Time magazine forecast a list of 10 major newspapers that will either die or do digital in the foreseeable future. They are:

  • The Philadelphia Daily News
  • Minneapolis Star Tribune
  • The Miami Herald
  • Detroit News
  • Boston Globe
  • San Francisco Chronicle
  • Chicago Sun Times
  • NY Daily News
  • Fort Worth Star Telegram
  • Cleveland Plain Dealer

All these news woes can not be blamed on the economy or changing patterns in media usage by local and national advertisers; it’s the result of the loss of classified, aka want ads. These ubiquitous little – sometimes big – ads selling cars, pets, houses or special services were the financial foundation – the big profit center of most newspapers – that paid all the base operating costs. Big display ads were pure profit. Then Craig’s List arrived with essentially no charge ads that combined with changing demographics and reading habits. Result? Newspapers from dailies to weeklies began to fail and simply stopped publishing.

The list includes some Pulitzer Prize winning papers while dailies like the New York Times have been forced to obtain a $250 million loan from a Mexican media magnate, and sell and then release 15 floors in its new skyscraper headquarters in New York.

The cause can be attributed to many things, primarily the Internet and cable’s 24 hour news s. These mediums have become the source of news and information replacing newspapers.

The Detroit Media Partnership of the Detroit Free Press and Detroit Newsrecently announced an innovative, albeit possibly dangerous change: newspapers will be printed everyday but home deliveries have been reduced to three days a week, newsstands will have daily editions and digital versions with blogs, RSS and other digi-news will be available to subscribers.

To automotive advertisers the loss of newspapers is still being felt. To automotive journalists the news is devastating personally and professionally. Long time auto editors and writers have been out-sized and then told to come back as freelancers at reduced compensation with benefits if they wish to continue writing about cars. It’s a nasty situation, but there’s been no solution.

Car Designs from an Ad Guy?

Peter Arnell, the once hefty but now very svelte advertising guru and sometimes Svengali – think Chrysler’s ill fated Celine Dion commercials – is back work again.

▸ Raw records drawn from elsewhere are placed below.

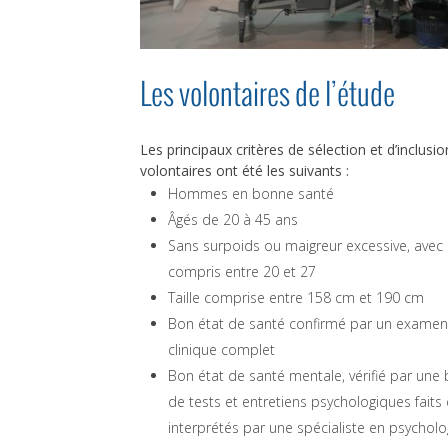
Les volontaires de l’étude
Les principaux critères de sélection et d’inclusi
volontaires ont été les suivants :
Hommes en bonne santé
Âgés de 20 à 45 ans
Sans surpoids ou maigreur excessive, avec
compris entre 20 et 27
Taille comprise entre 158 cm et 190 cm
Bon état de santé confirmé par un examen
clinique complet
Bon état de santé mentale, vérifié par une 
de tests et entretiens psychologiques faits 
interprétés par une spécialiste en psycholo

And for the new Chrysler, LLC, reported Brand Week magazine.

Maybe the orange juice packaging is nicer?

Maybe the orange juice packaging is nicer?

He’s designed a car for Chrysler. A car called the, get ready for scintillating name, the Peapod! An electric vehicle that’s gonna sell for, $12,500. Sure.

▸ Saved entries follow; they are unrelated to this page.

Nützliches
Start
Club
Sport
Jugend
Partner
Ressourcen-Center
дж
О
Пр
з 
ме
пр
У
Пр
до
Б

But there’s more from the man who (1) created then reverted to the original design of the Tropicana Orange juice packaging because no one could tell it was Tropicana, and (2) has the most amazing stupefying PowerPoint of the design for the new Pepsi logo that defies description. “Chrysler dealers will start taking orders on Earth Day, April 22 and ship them out this fall,” the article detailed.

Double sure! Anyone for an over/under bet?